Drosera humilis

Scientific classification
- Kingdom: Plantae
- Clade: Tracheophytes
- Clade: Angiosperms
- Clade: Eudicots
- Order: Caryophyllales
- Family: Droseraceae
- Genus: Drosera
- Subgenus: Drosera subg. Ergaleium
- Section: Drosera sect. Stolonifera
- Species: D. humilis
- Binomial name: Drosera humilis Planch.
- Synonyms: D. stolonifera var. humilis (Planch.) Diels; D. stolonifera subsp. humilis (Planch.) N.G.Marchant;

= Drosera humilis =

- Genus: Drosera
- Species: humilis
- Authority: Planch.
- Synonyms: D. stolonifera var. humilis (Planch.) Diels, D. stolonifera subsp. humilis (Planch.) N.G.Marchant

Species of carnivorous plant

Drosera humilis is a perennial tuberous species in the genus Drosera that is endemic to Western Australia. It has 3 to 5 semi-erect stems that are 3 to 15 cm long with carnivorous leaves arranged in whorls around the stems. It is native to a region from the Moore River north to Kalbarri and east to Ajana and Wongan Hills. It grows in winter-wet sandy soils in heathland. It flowers from June to September.
◆ ◆ ◆
→ **YOUR TASKS**:
A. Set down everything in the Drosera humilis entry from "- Synonyms: D. stolonifera var. humilis (Planch.) Diels;" down to "- Authority: Planch.", word for word.
B. According to the Drosera humilis entry, during which months does the plant flower?
C. Translate this sentence from the Drosera humilis entry into Spanish: "It grows in winter-wet sandy soils in heathland."
The material has no connection to the text about Drosera humilis.

→ **RECORDS SUPPLIED**:
◆ ◆ ◆
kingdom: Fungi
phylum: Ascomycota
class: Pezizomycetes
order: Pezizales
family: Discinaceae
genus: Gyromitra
◆ ◆ ◆
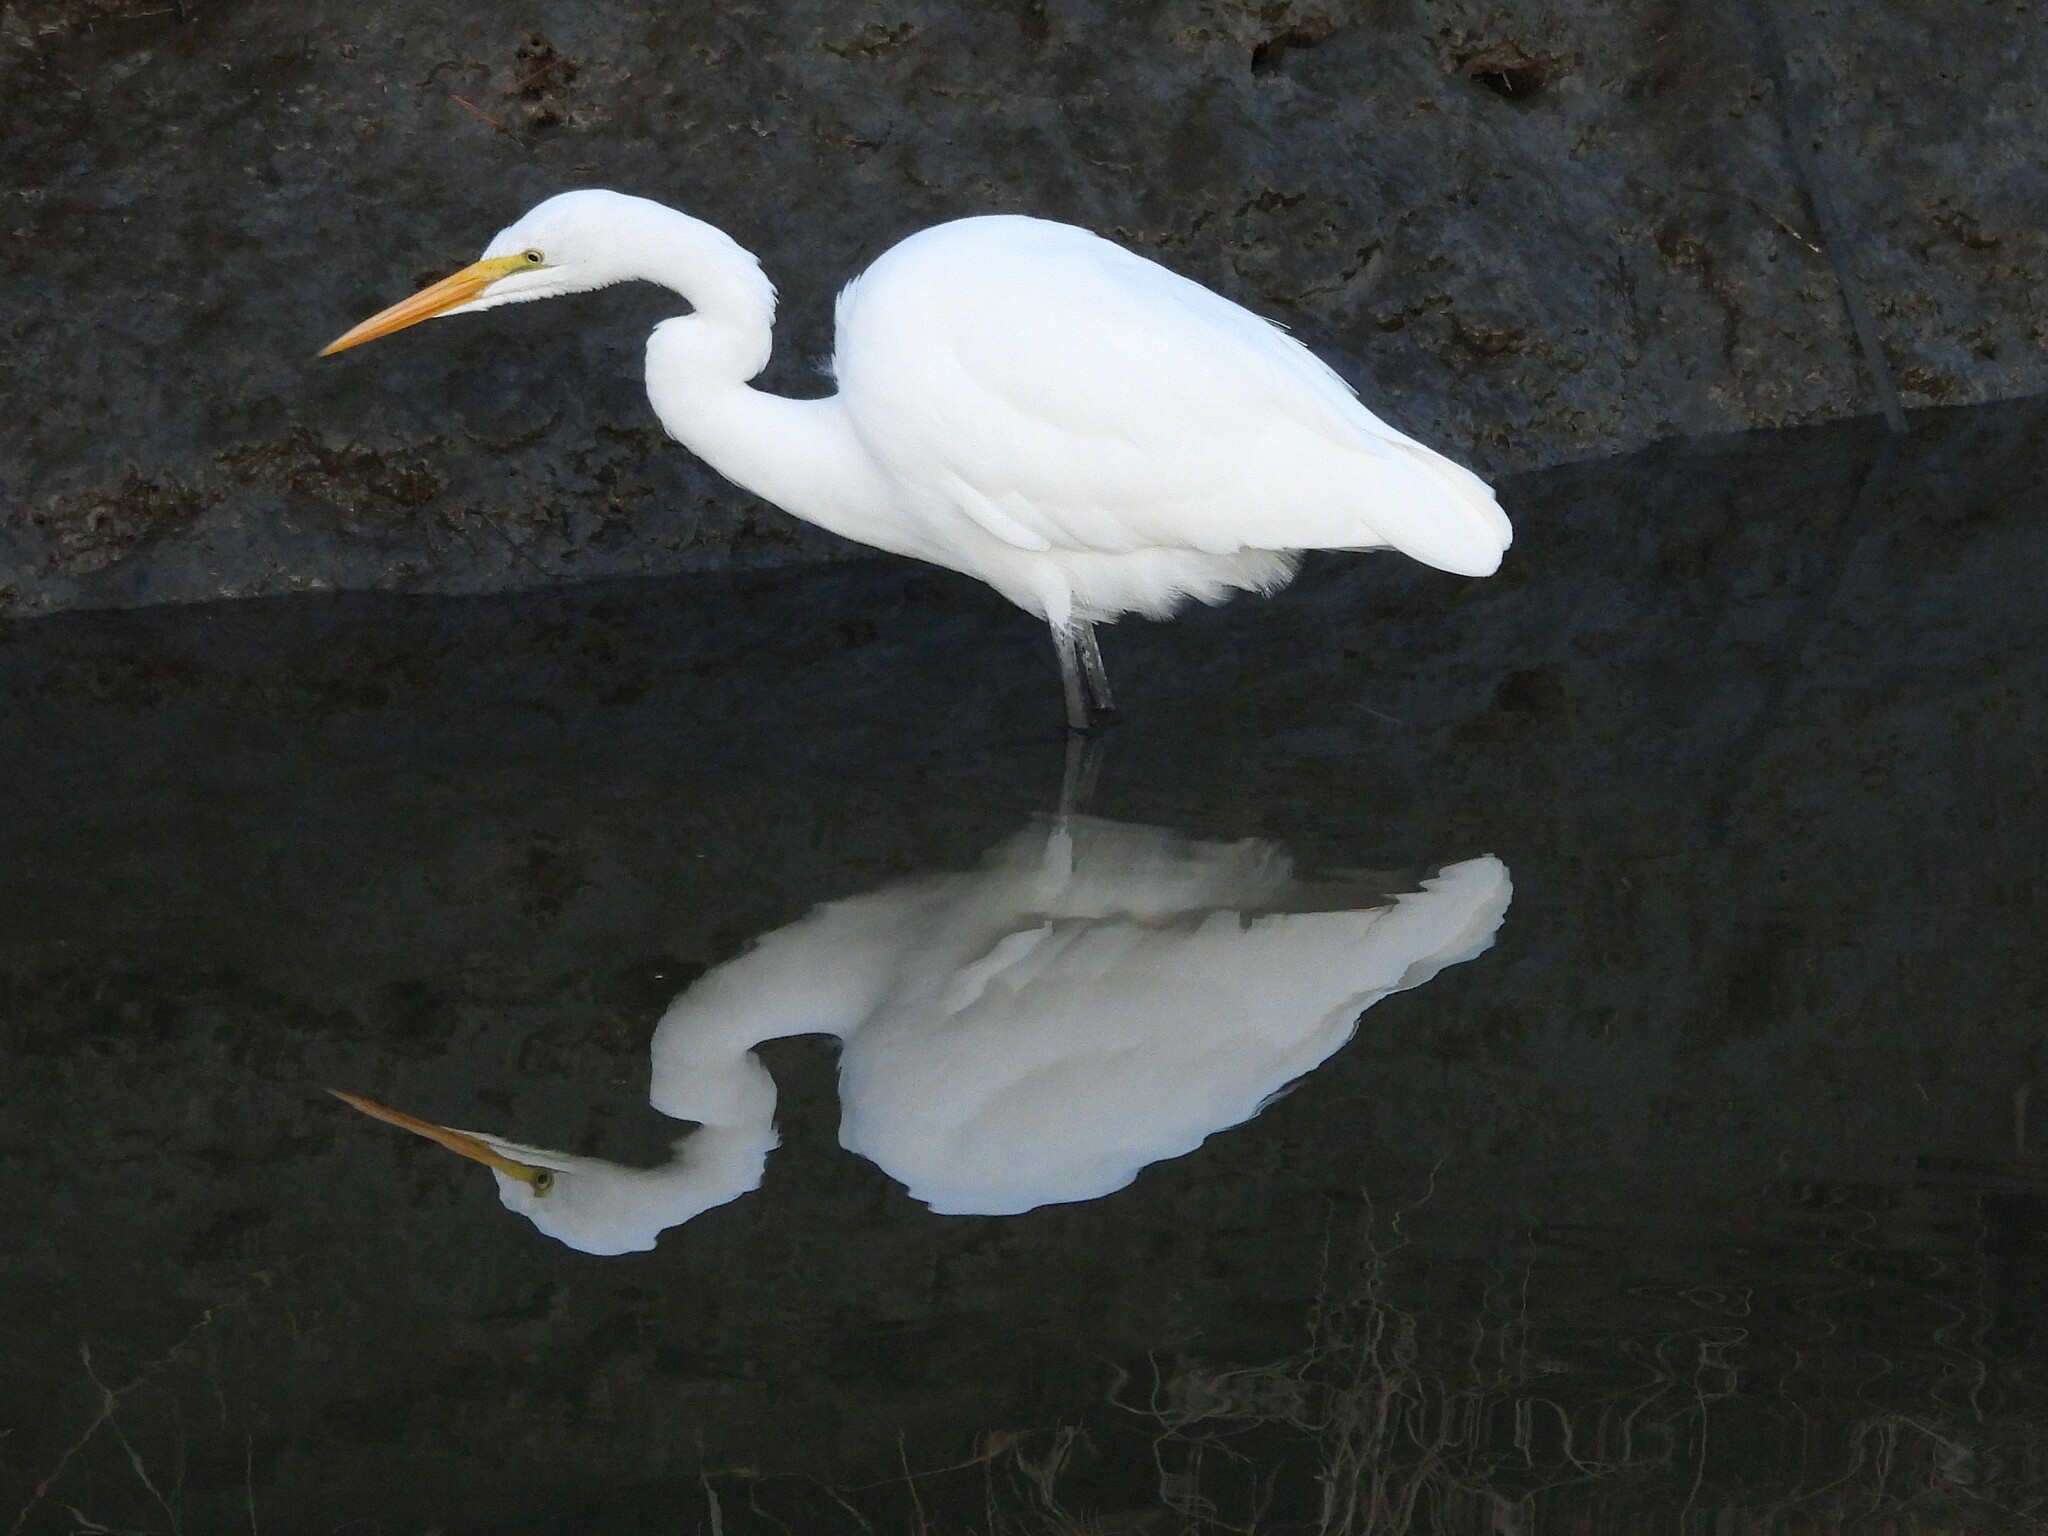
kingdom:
◆ ◆ ◆
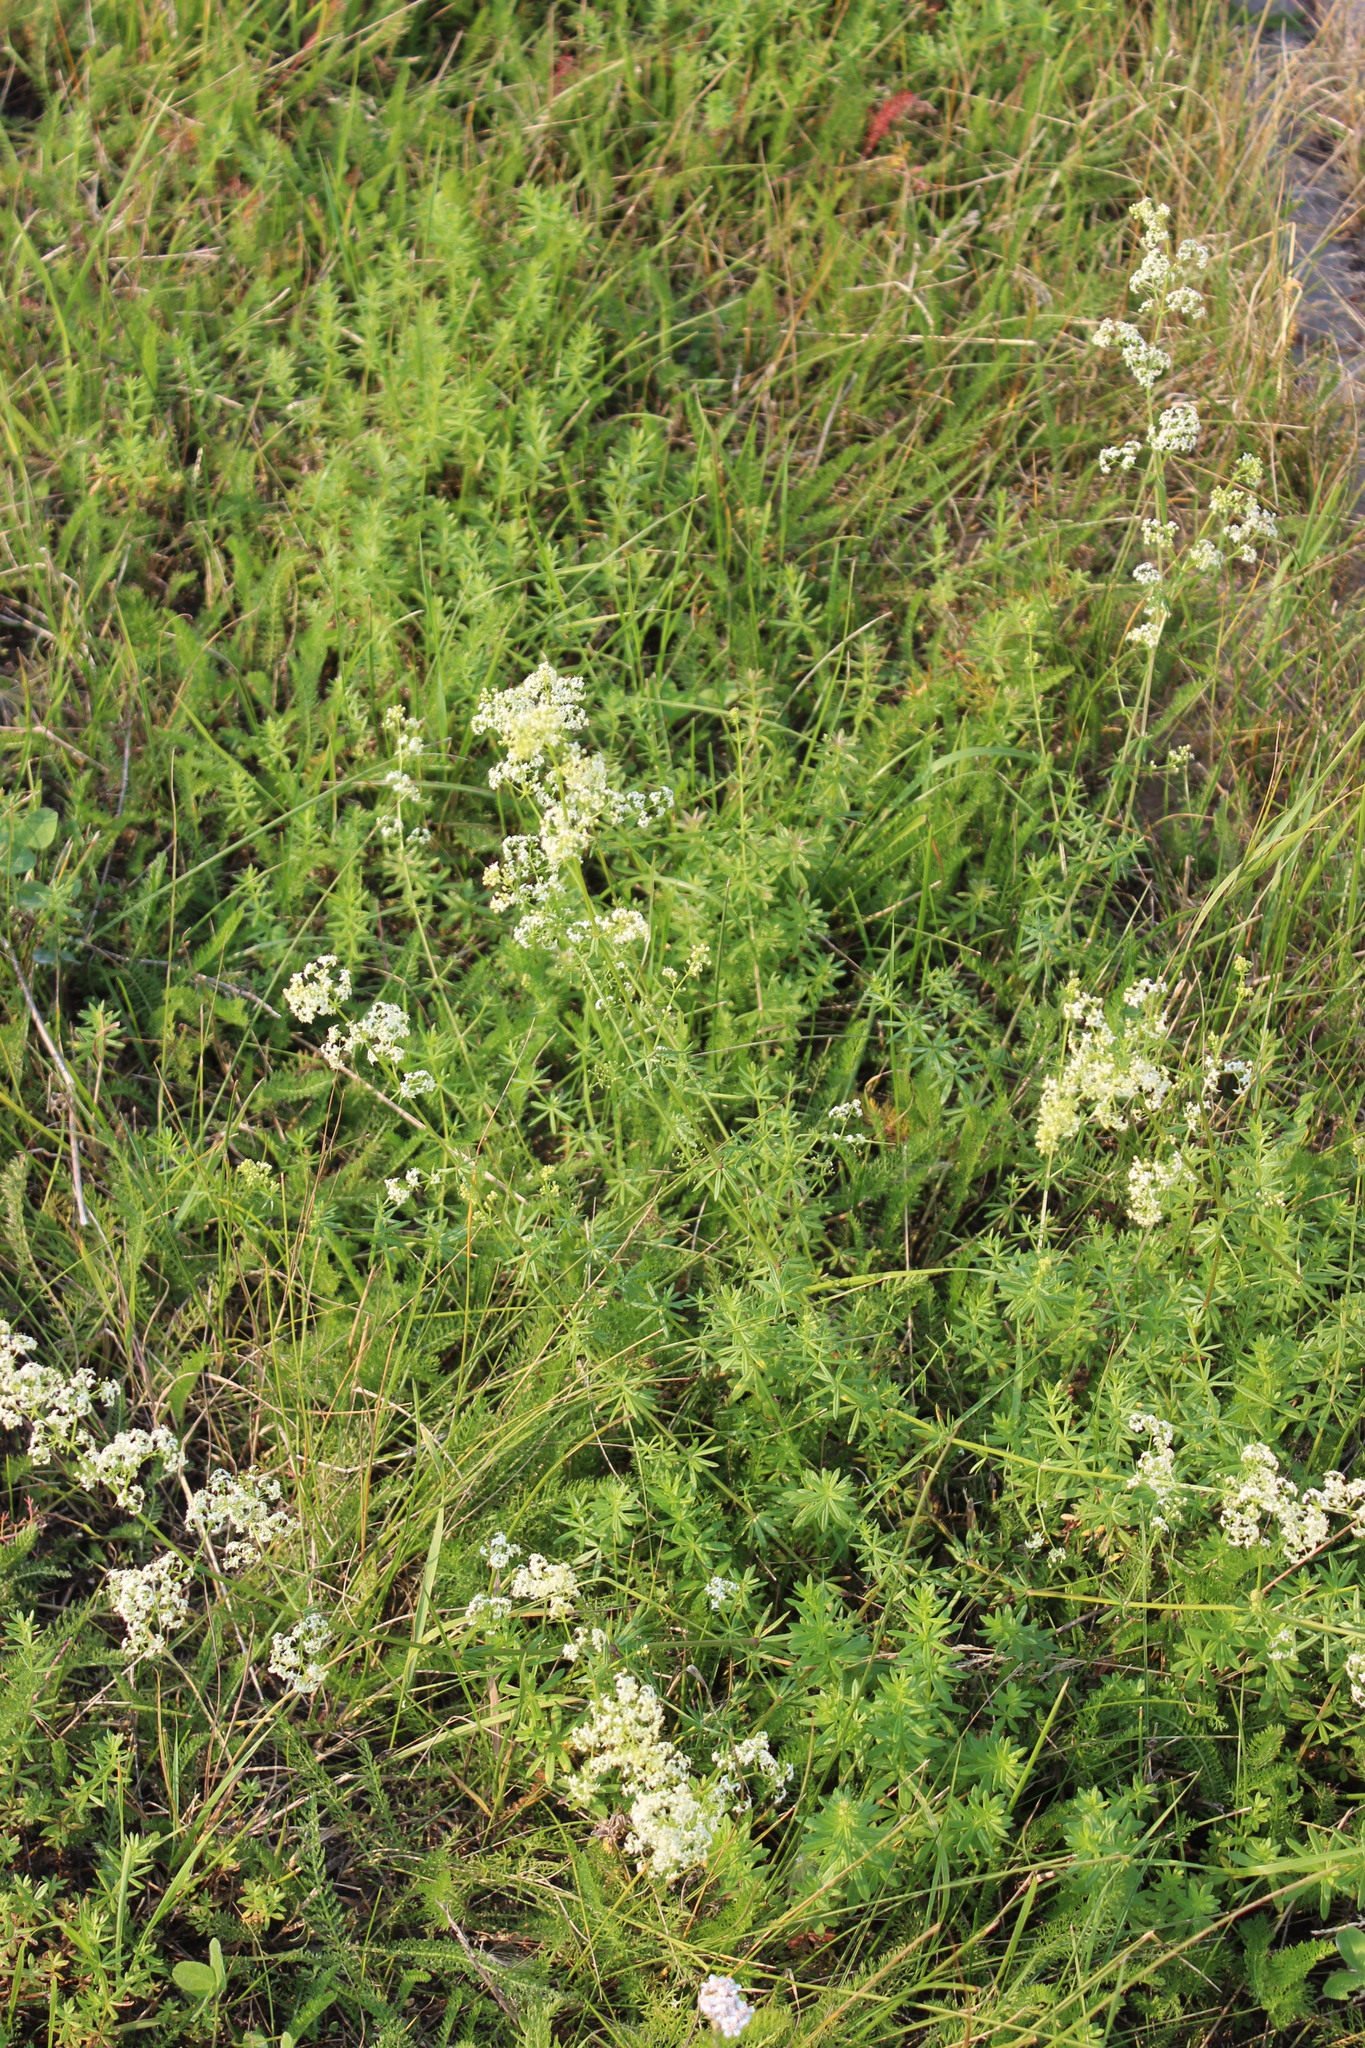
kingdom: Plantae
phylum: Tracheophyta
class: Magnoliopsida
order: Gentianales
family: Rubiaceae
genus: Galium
◆ ◆ ◆
→ **COMPLETED EXERCISE**:
A.
- Synonyms: D. stolonifera var. humilis (Planch.) Diels; D. stolonifera subsp. humilis (Planch.) N.G.Marchant;

= Drosera humilis =

- Genus: Drosera
- Species: humilis
- Authority: Planch.

B. From June to September.

C. Crece en suelos arenosos húmedos en invierno, en brezales.